The decision to start at (1,) simply determines if the initial node is empty or (1,) so this is nothing significant, but I think the if i==0 statement is needed inside the walk function. I'm not positive that the original function is "wrong" but it's not consistent with how LDC did it and it gives slightly different values than what I get if I count addresses visually from the graph.

I can certainly do a quick PR for this if you want to integrate the change, however for my purposes, it's easy enough to just call the revised function in my code so I'm not sure we need to change the library if you don't think this is a bug.

goodmami commented 4 years ago

I found a wide range of conventions for these kind of alignments, with some being 1-based and others 0-based. The function is designed to be generally applicable instead of tuned to one particular convention. E.g., in Gorn addresses (according to Wikipedia) the root is not given an address and is instead indicated with *, but in AMR I often see the root node having its own address. The Tree.walk() method is meant to produce output that could be adapted to these use cases by the caller. Therefore I don't immediately see this as a bug. Perhaps Tree.walk() could take an optional parameter, but I was trying to keep things simple.

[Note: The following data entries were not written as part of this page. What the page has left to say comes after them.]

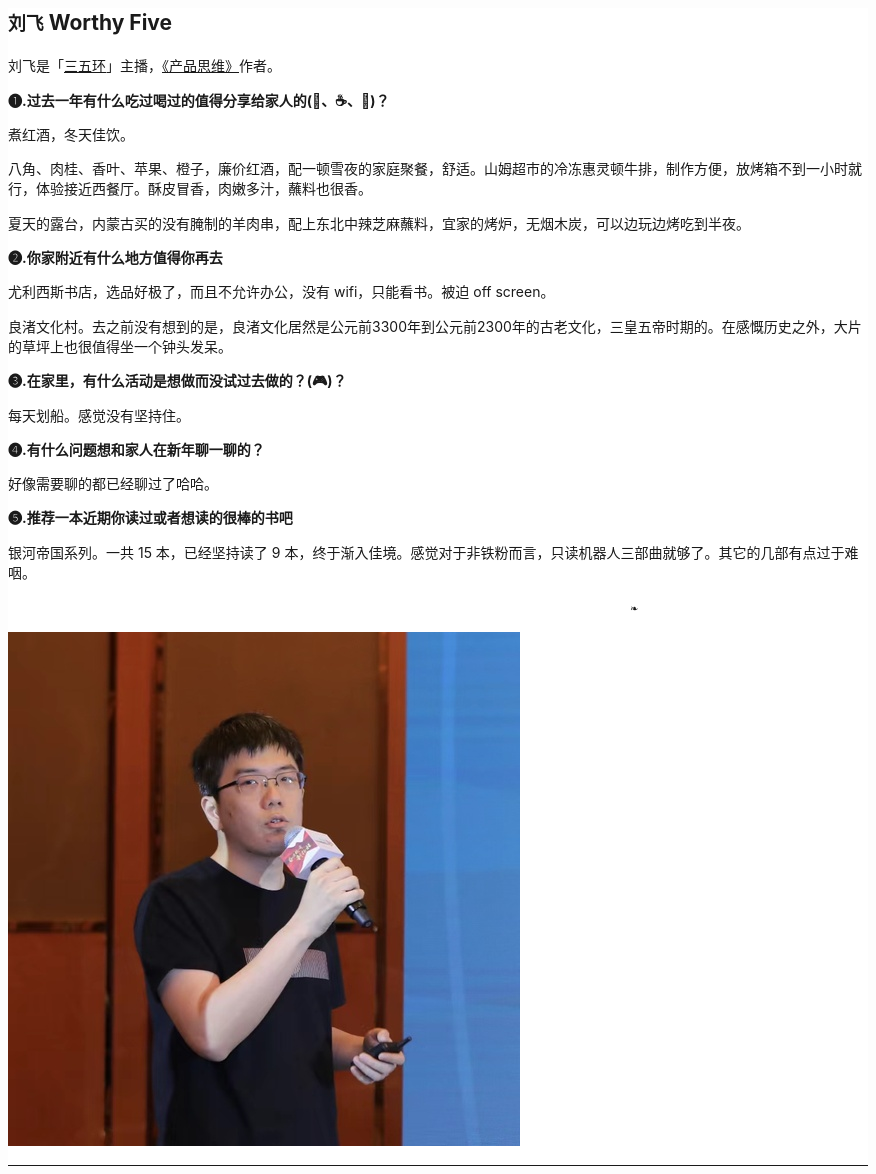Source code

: 
## `刘飞`  **Worthy Five**

刘飞是「[三五环](https://www.xiaoyuzhoufm.com/podcast/5e280fab418a84a0461faa3c)」主播，[《产品思维》](https://e.jd.com/30496025.html)作者。

**❶.过去一年有什么吃过喝过的值得分享给家人的(🥬、☕️、🥃)？**

煮红酒，冬天佳饮。

八角、肉桂、香叶、苹果、橙子，廉价红酒，配一顿雪夜的家庭聚餐，舒适。山姆超市的冷冻惠灵顿牛排，制作方便，放烤箱不到一小时就行，体验接近西餐厅。酥皮冒香，肉嫩多汁，蘸料也很香。

夏天的露台，内蒙古买的没有腌制的羊肉串，配上东北中辣芝麻蘸料，宜家的烤炉，无烟木炭，可以边玩边烤吃到半夜。

**❷.你家附近有什么地方值得你再去**

尤利西斯书店，选品好极了，而且不允许办公，没有 wifi，只能看书。被迫 off screen。

良渚文化村。去之前没有想到的是，良渚文化居然是公元前3300年到公元前2300年的古老文化，三皇五帝时期的。在感慨历史之外，大片的草坪上也很值得坐一个钟头发呆。

**❸.在家里，有什么活动是想做而没试过去做的？(🎮)？**

每天划船。感觉没有坚持住。

**❹.有什么问题想和家人在新年聊一聊的？**

好像需要聊的都已经聊过了哈哈。

**❺.推荐一本近期你读过或者想读的很棒的书吧**

银河帝国系列。一共 15 本，已经坚持读了 9 本，终于渐入佳境。感觉对于非铁粉而言，只读机器人三部曲就够了。其它的几部有点过于难咽。

                                                                                           ❧

![Untitled](Vol%2020220130%EF%BC%9A%E6%98%A5%E8%8A%82%E7%89%B9%E5%88%8A%202f98892f2e8d4e20a10bd30269869a61/Untitled%204.png)

---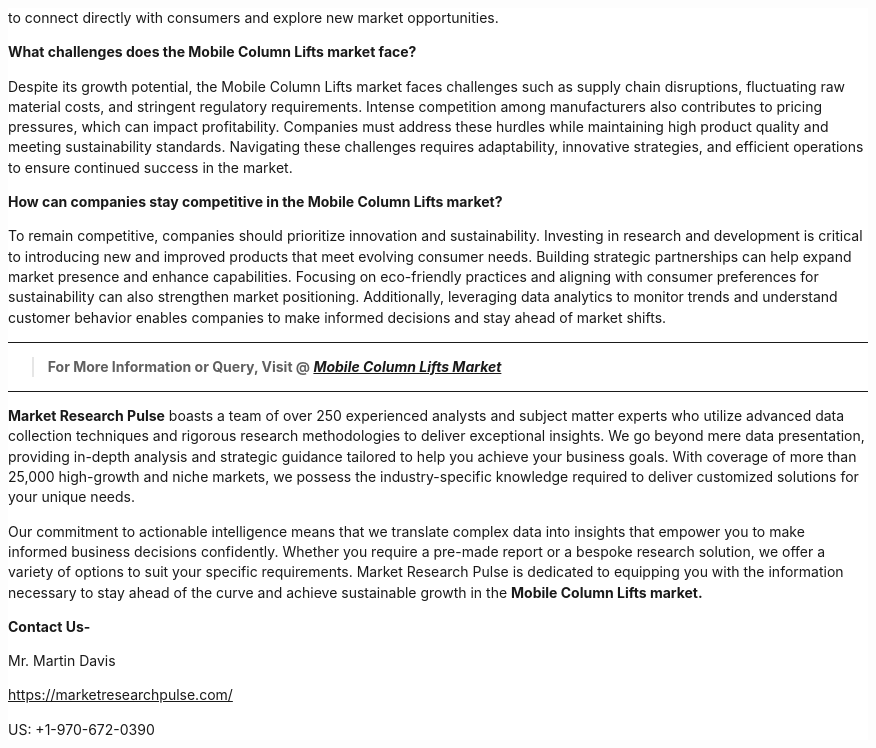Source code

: to connect directly with consumers and explore new market opportunities.</p><p><strong>What challenges does the Mobile Column Lifts market face?</strong></p><p>Despite its growth potential, the Mobile Column Lifts market faces challenges such as supply chain disruptions, fluctuating raw material costs, and stringent regulatory requirements. Intense competition among manufacturers also contributes to pricing pressures, which can impact profitability. Companies must address these hurdles while maintaining high product quality and meeting sustainability standards. Navigating these challenges requires adaptability, innovative strategies, and efficient operations to ensure continued success in the market.</p><p><strong>How can companies stay competitive in the Mobile Column Lifts market?</strong></p><p>To remain competitive, companies should prioritize innovation and sustainability. Investing in research and development is critical to introducing new and improved products that meet evolving consumer needs. Building strategic partnerships can help expand market presence and enhance capabilities. Focusing on eco-friendly practices and aligning with consumer preferences for sustainability can also strengthen market positioning. Additionally, leveraging data analytics to monitor trends and understand customer behavior enables companies to make informed decisions and stay ahead of market shifts.</p><hr /><blockquote><p><strong>For More Information or Query, Visit @&nbsp;<em><a href="https://marketresearchpulse.com/report/23684/mobile-column-lifts-market?utm_source=Linkedin&utm_medium=0111">Mobile Column Lifts Market</a></em></strong></p></blockquote><hr /><p><strong>Market Research Pulse</strong> boasts a team of over 250 experienced analysts and subject matter experts who utilize advanced data collection techniques and rigorous research methodologies to deliver exceptional insights. We go beyond mere data presentation, providing in-depth analysis and strategic guidance tailored to help you achieve your business goals. With coverage of more than 25,000 high-growth and niche markets, we possess the industry-specific knowledge required to deliver customized solutions for your unique needs.</p><p>Our commitment to actionable intelligence means that we translate complex data into insights that empower you to make informed business decisions confidently. Whether you require a pre-made report or a bespoke research solution, we offer a variety of options to suit your specific requirements. Market Research Pulse is dedicated to equipping you with the information necessary to stay ahead of the curve and achieve sustainable growth in the <strong>Mobile Column Lifts market.</strong></p><p><strong>Contact Us-</strong></p><p>Mr. Martin Davis</p><p>https://marketresearchpulse.com/</p><p>US: +1-970-672-0390</p>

bjascob commented 4 years ago

Thanks for the help on this. I think we can close the issue since I have the alignment addresses working with the modified tree.walk() method.

In the future, if anyone is looking for the ability to turn surface alignments into LDC style alignment strings, it'll be part of the rule based aligner in amrlib.

goodmami commented 4 years ago

Ok sounds good. And thanks for the link to amrlib. It looks nice!